4. Paralelamente, em 13 capitais (ou seja, em 48% delas), a Unimed é a única operadora a oferecer esse tipo de plano. Como vê essa questão? Isso caracteriza uma espécie de monopólio? O que as agências reguladoras ou outros órgãos governamentais deveriam fazer nesse caso?
Não deixa de ser paradoxalmente um nicho de mercado. Dentro da cooperativa, o médico é liberal, mas também empresário, fato que pode ter gerado vantagens competitivas. Mas não há dúvida: práticas lesivas ao consumidor devem ser coibidas pelas autoridades governamentais.
5. Na sua opinião, o que leva a esse cenário de baixa disponibilidade e oferta dos planos de saúde individuais? O que poderia ser feito pela ANS ou outros órgãos para reverter a situação?
Em primeiro lugar, reduzindo os subsídios destinados ao setor privado, o Ministério da Saúde deve fortalecer suas ações na atenção primária (prevenção e promoção) e na média complexidade (consultas especializadas, exames e cirurgias ambulatoriais). Em segundo lugar, a ANS deve regular substantivamente os planos coletivos – que representam a maior parte do mercado. Isso terá implicações positivas sobre a regulação (menor reajuste de preço) e sobre a dinâmica (passarão a ser vistos enquanto fronteira de acumulação) dos planos individuais.

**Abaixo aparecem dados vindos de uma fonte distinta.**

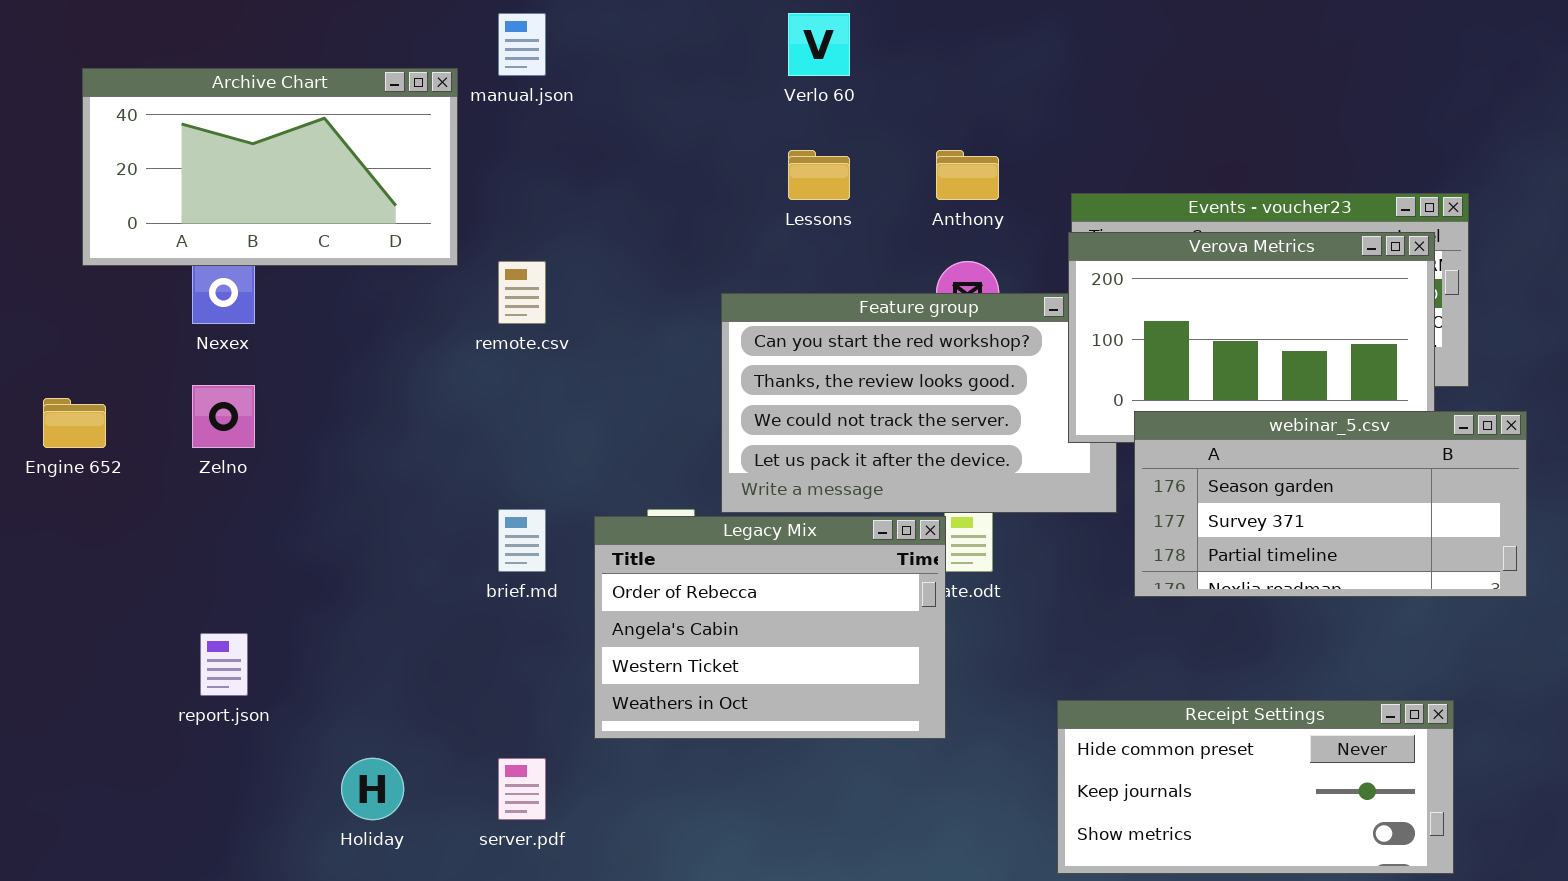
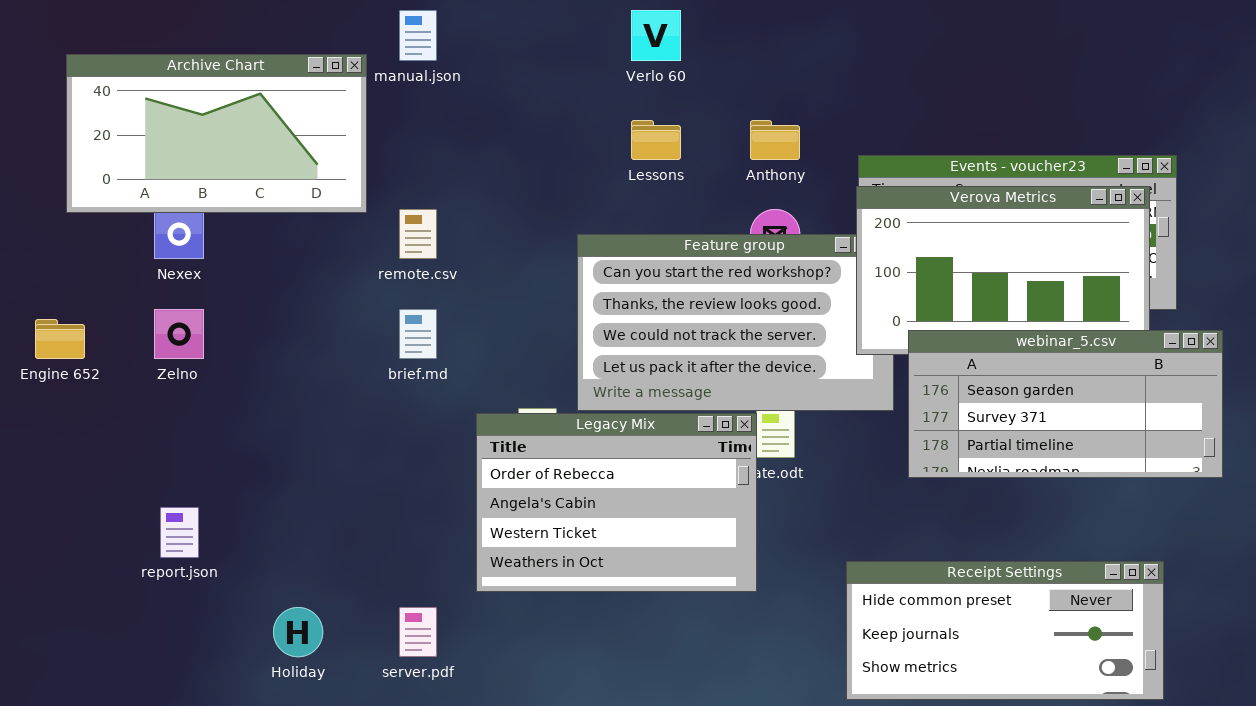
brief.md: [498,509,546,572] -> [399,309,437,359], moved

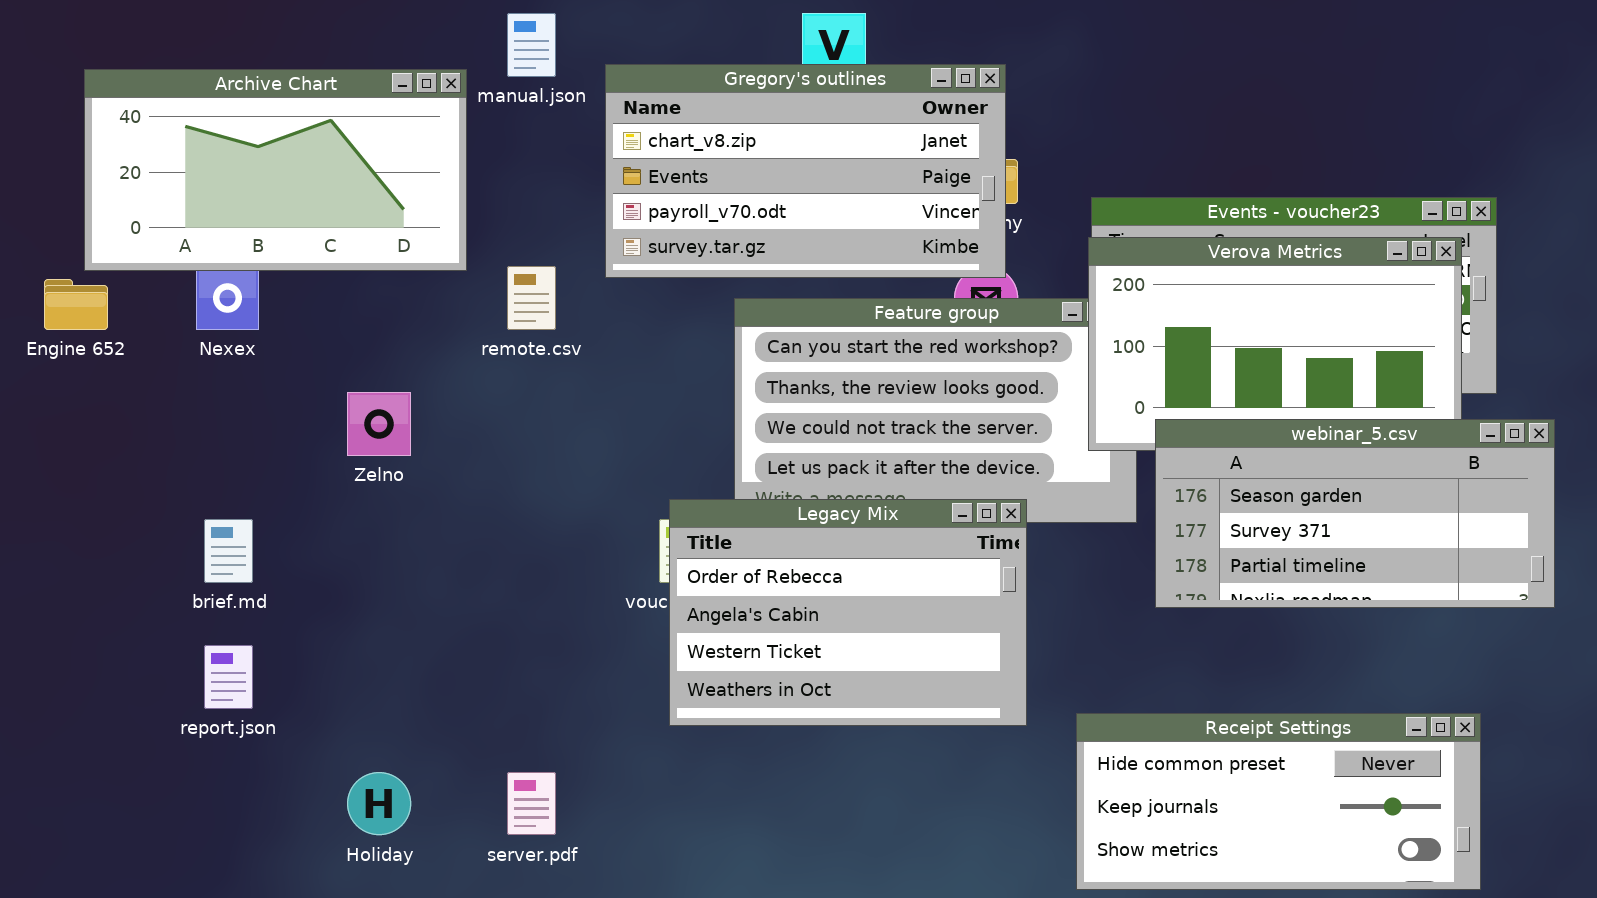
Gregory's outlines: none -> [605,64,1006,278], opened
Zelno: [154,309,204,359] -> [347,392,411,456], moved
brief.md: [399,309,437,359] -> [204,519,253,583], moved
Engine 652: [35,319,85,359] -> [44,279,108,330], moved
Legacy Mix: [476,413,757,592] -> [669,499,1027,726], moved

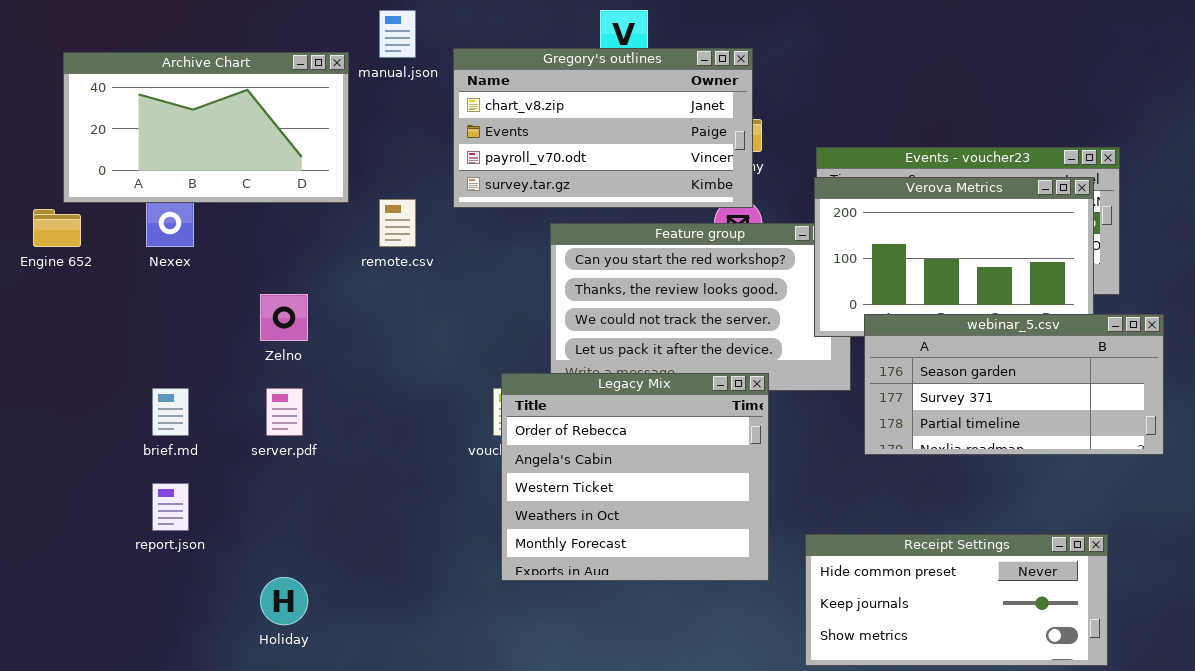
Legacy Mix: [669,499,1027,726] -> [501,373,769,581], resized
server.pdf: [507,772,556,835] -> [266,388,303,436], moved

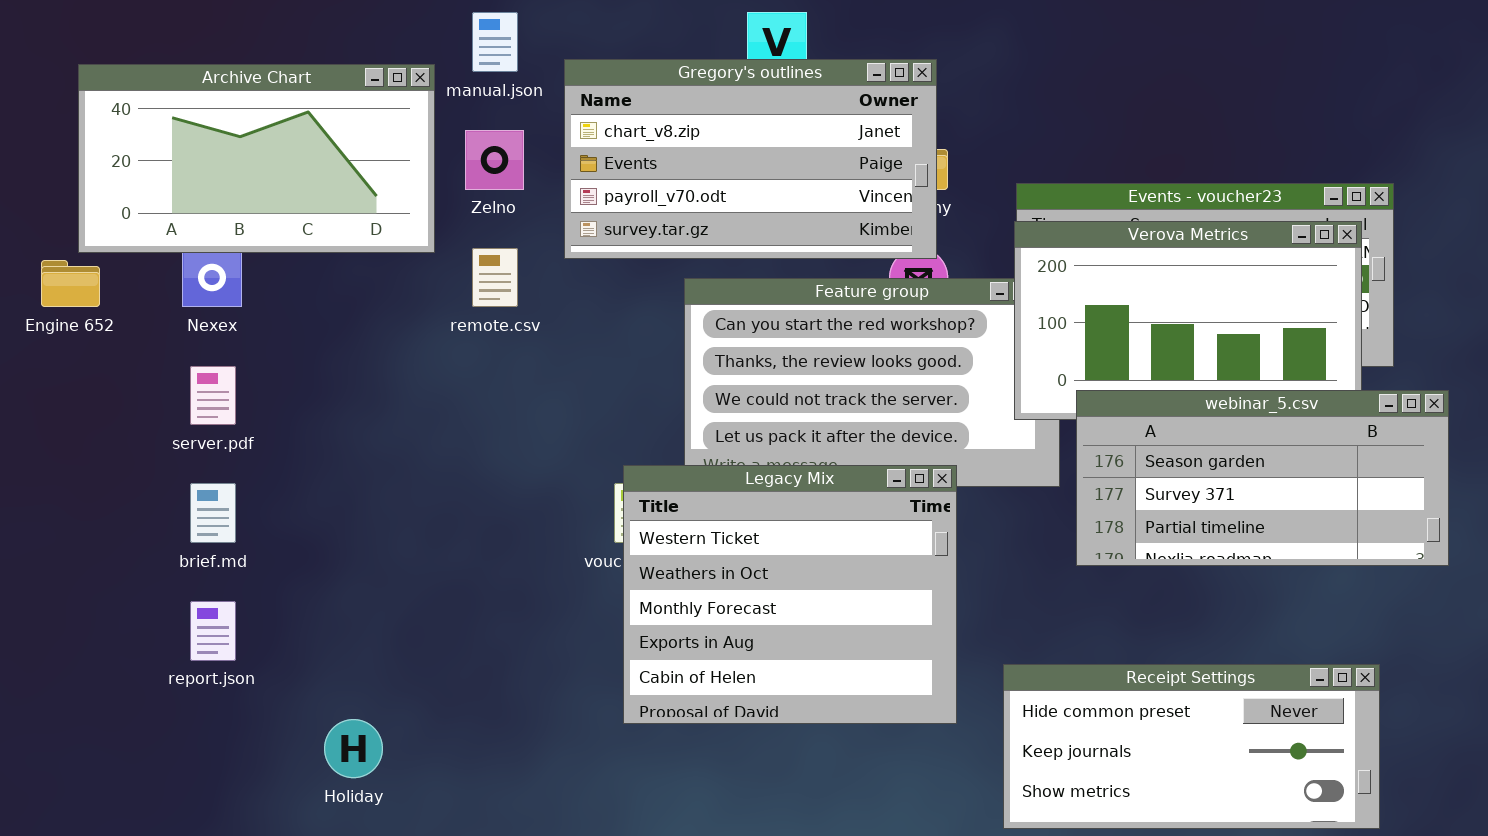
Zelno: [260,294,308,341] -> [465,130,524,190], moved
Legacy Mix: [501,373,769,581] -> [623,465,957,724], scrolled down 2 rows
server.pdf: [266,388,303,436] -> [190,366,236,425], moved

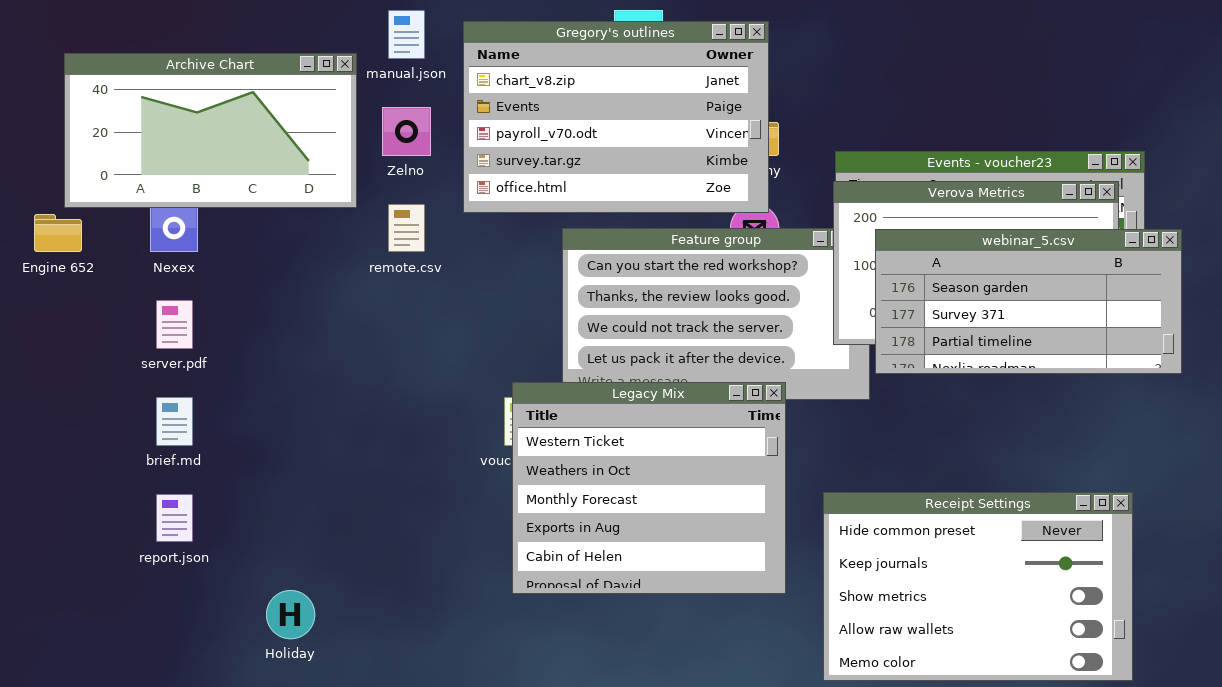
Gregory's outlines: [564,59,937,259] -> [463,21,769,213], resized
webinar_5.csv: [1076,390,1449,566] -> [875,229,1182,374], moved
Receipt Settings: [1003,664,1380,829] -> [823,492,1133,681], resized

6. Outra dificuldade para o consumidor que a pesquisa mostrou são os preços: apesar de variarem muito (desde 200 até mais de 2.000 reais), o valor dos planos nacionais representam em média 40% da renda do consumidor médio segundo dados do IBGE; planos estaduais 26,7%; e ambas as categorias 34,5%. Como você vê esse valores, no sentido de comprometimento de orçamento familiar e/ou renda pessoal? Enquanto economista, o que sugere para o consumidor?
Os consumidores precisam se organizar politicamente e vocês fazem um excelente trabalho de conscientização nesse sentido. Além do mais, de um lado, dado os subsídios do Estado destinados às familias e aos empregadores para o consumo de planos de saúde, a exemplo do que a Anvisa pratica com a regulação de preços dos medicamentos, a ANS poderia ter reduzido ao longo desse anos os reajustes aplicados aos planos individuais. De outro, embora compreenda que esse é um setor de economia popular, ou seja, as famílias poupam com o objetivo de se proteger financeiramente do risco de adoecer no longo prazo, uma alternativa crível é se organizar enquanto cidadão para fortalecer o Sistema Único de Saúde, garantindo o direito ao acesso a uma saúde pública de qualidade.